The outcomes of the present study are in line with the general scientific evidence. Considering the overall responses to the pandemic, the majority seems to be resilient, whereas some experience it as a critical interruption of the continuity of their life [60]. According to our and other published [30,31,32] data, this might be a short-term crisis, as both scores in crisis of meaning and general mental distress decreased after the onset of the pandemic. Nevertheless, elevated scores of crisis of meaning during the first wave of the pandemic predicted higher general mental distress three months later. This suggests that a significant minority questions social or personal priorities [27] and enters into a crisis of meaning [2]. Although such crises are typically accompanied by psychological suffering [55,56,57] and even suicidality [58], they also have a considerable constructive potential: A more authentic approach to life, based on a more realistic—and thus more stable – worldview, seems to come into effect when crises are genuinely confronted [61, 62].

Strengths and limitations

This study's strengths include a longitudinal design with a substantial sample size and the employment of validated measures to assess two dimensions of meaning in life and general mental distress. Its major limitation is the fact that the sample is not representative. We did not use random sampling, and women and more educated participants were over-represented. This was considered in the analyses by including education as a covariate, but not gender, as it was not related to the outcome variable, general mental distress. Second, there was a slightly greater risk of dropout amongst individuals with lower education. However, this effect was small, and since the study focused on within-subject changes, we assume that attrition did not lead to any relevant bias. Finally, we cannot draw robust conclusions about causality. Studies with two-wave designs reduce the chance of bias due to common methods [63], but studies with more than two waves will allow for higher fidelity of conclusions about the proposed indirect effect [64].

Conclusion

Summarising the results indicates that existential questions should be taken seriously and targeted in times of large-scale crises—both in counselling and therapy and concerning public health measures.
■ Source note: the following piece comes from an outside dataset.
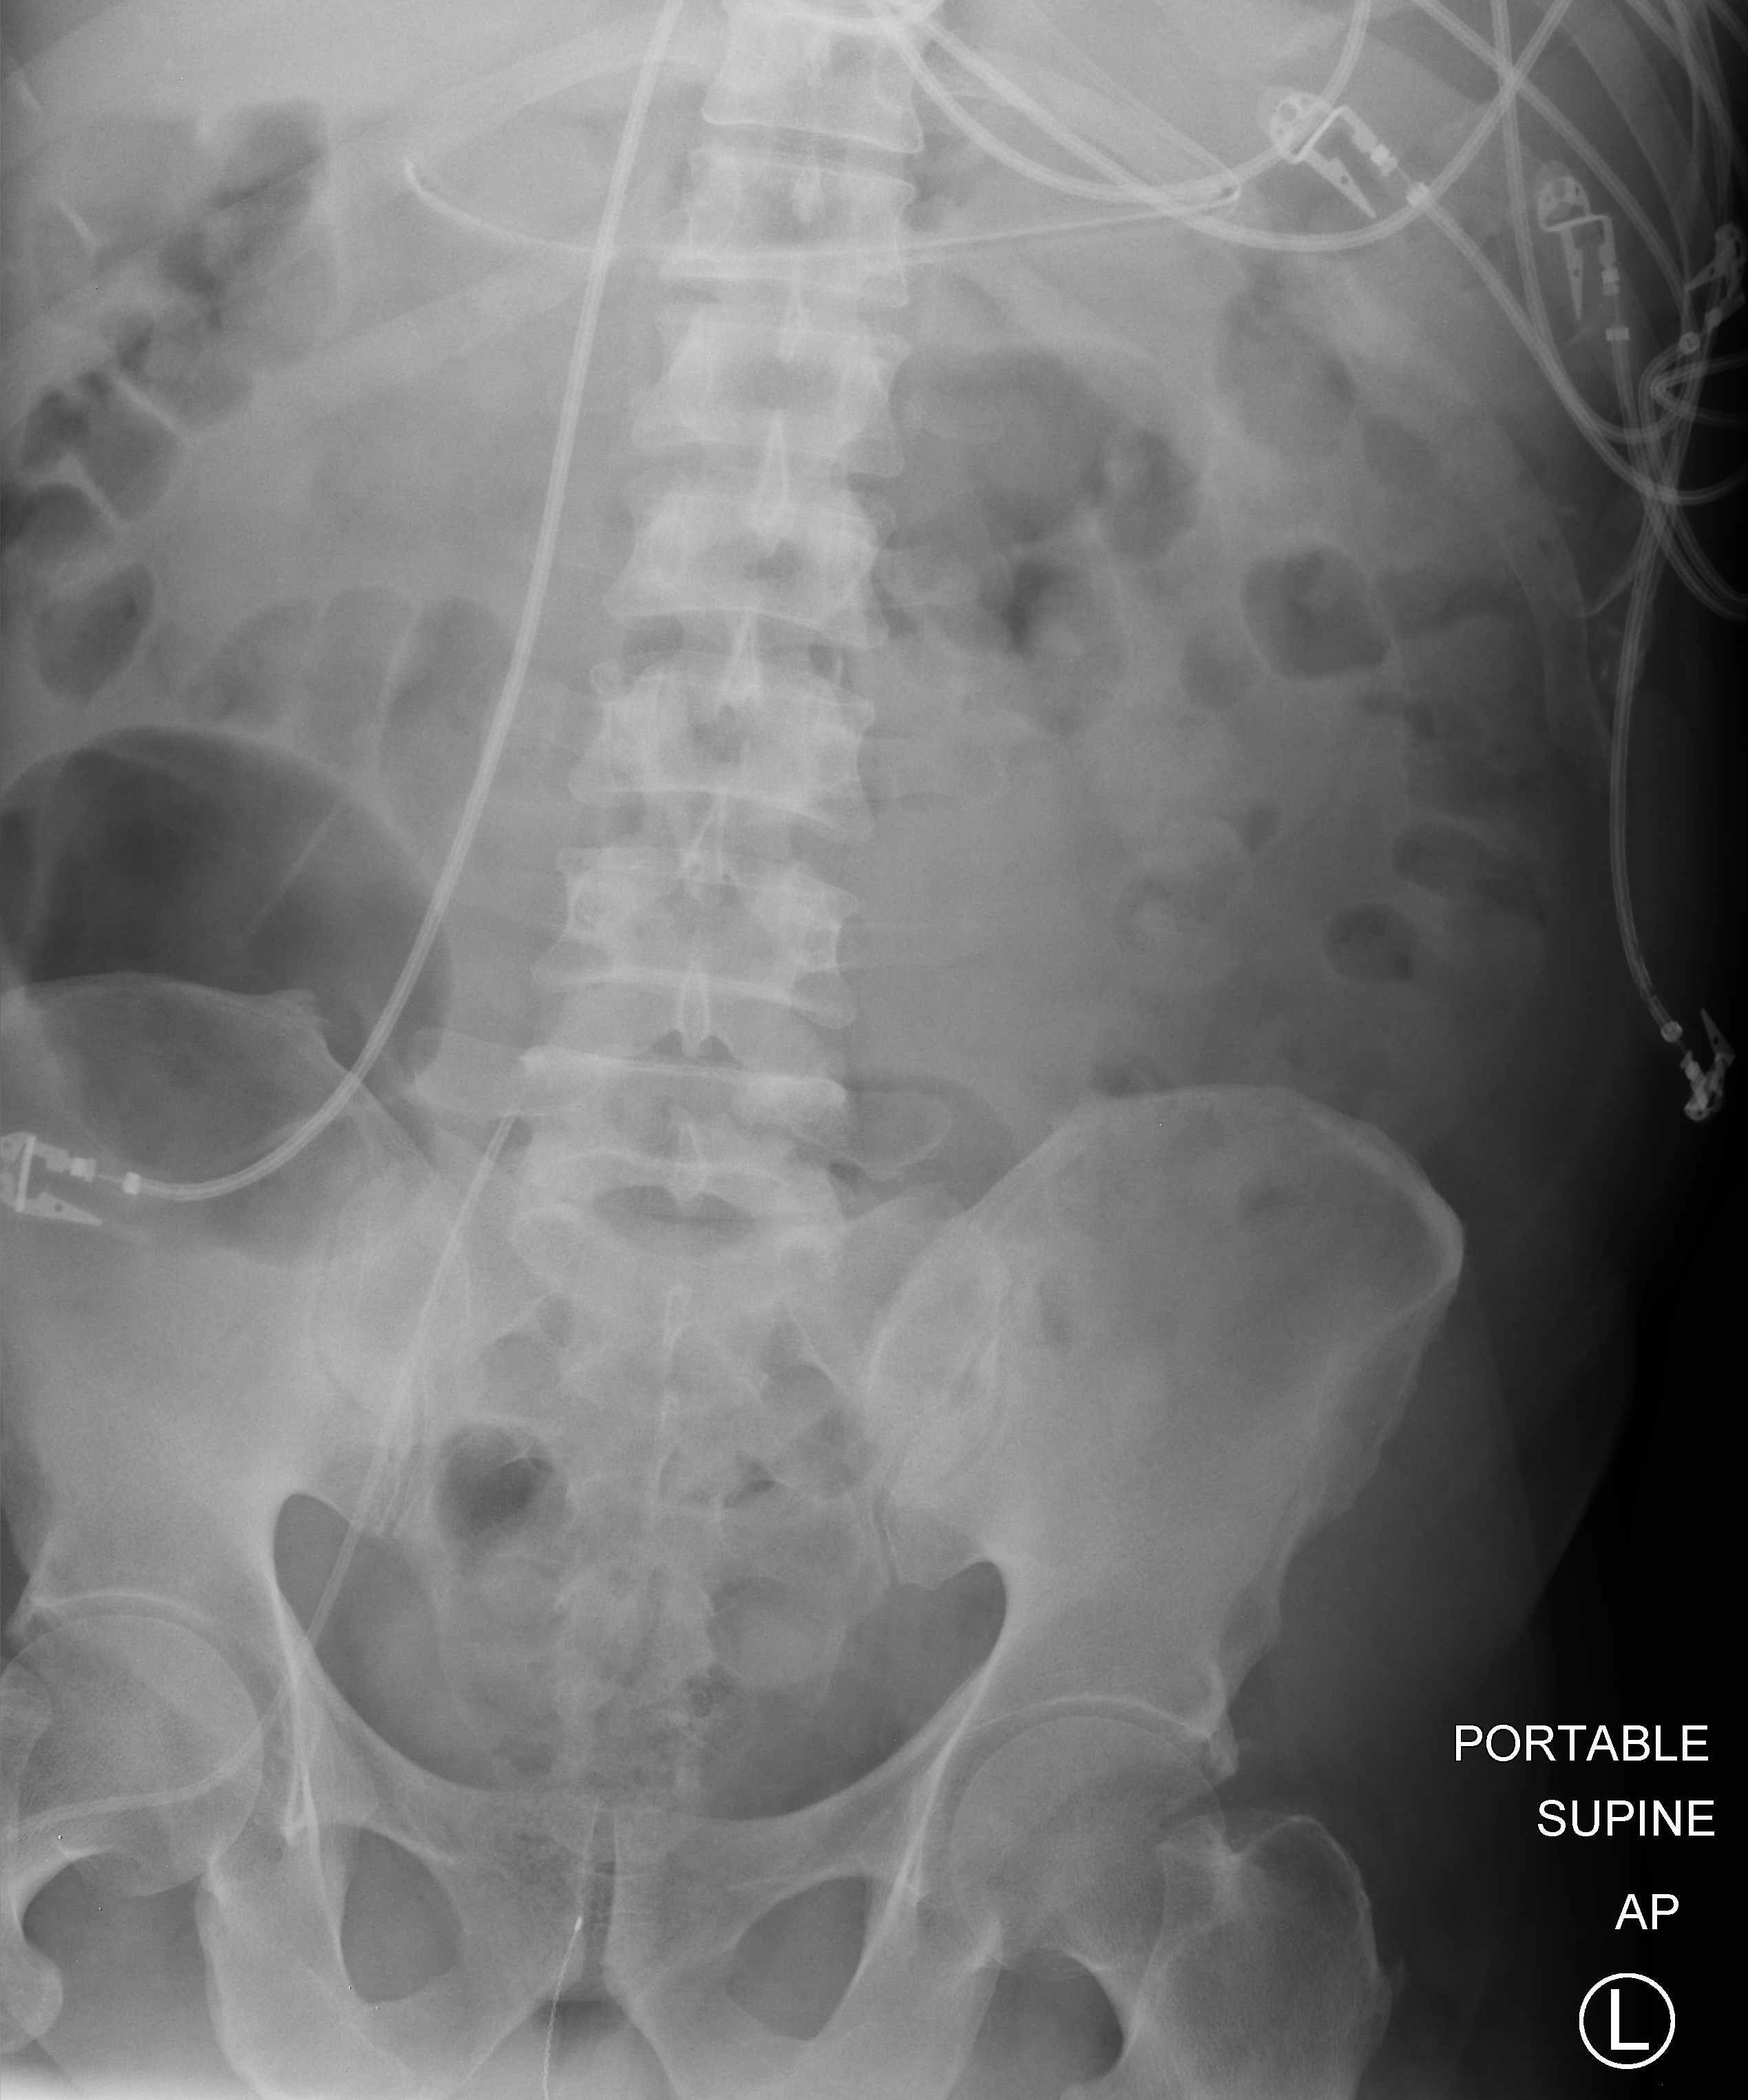
Abdomen X-ray (portable), anteroposterior (AP) projection. Male patient hospitalised with COVID-19, age 18–59 years.
From the hospital-stay record, not from the radiograph (when in the stay this image was taken is not recorded): COPD (admission record): no.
Public health guidelines can have a tangible impact on the four pillars of meaningfulness—significance, purpose, coherence, and belonging [20] through the design of the measures taken, their communication, and implementation [29]. Our data show that enabling citizens to maintain meaning in their lives even under challenging conditions is an effective preventive measure against the emergence of mental health problems. Elevated levels of a crisis of meaning, on the other hand, prospectively increased the likelihood of experiencing symptoms of depression and anxiety, while coping with them also proved beneficial for the progression of general mental distress.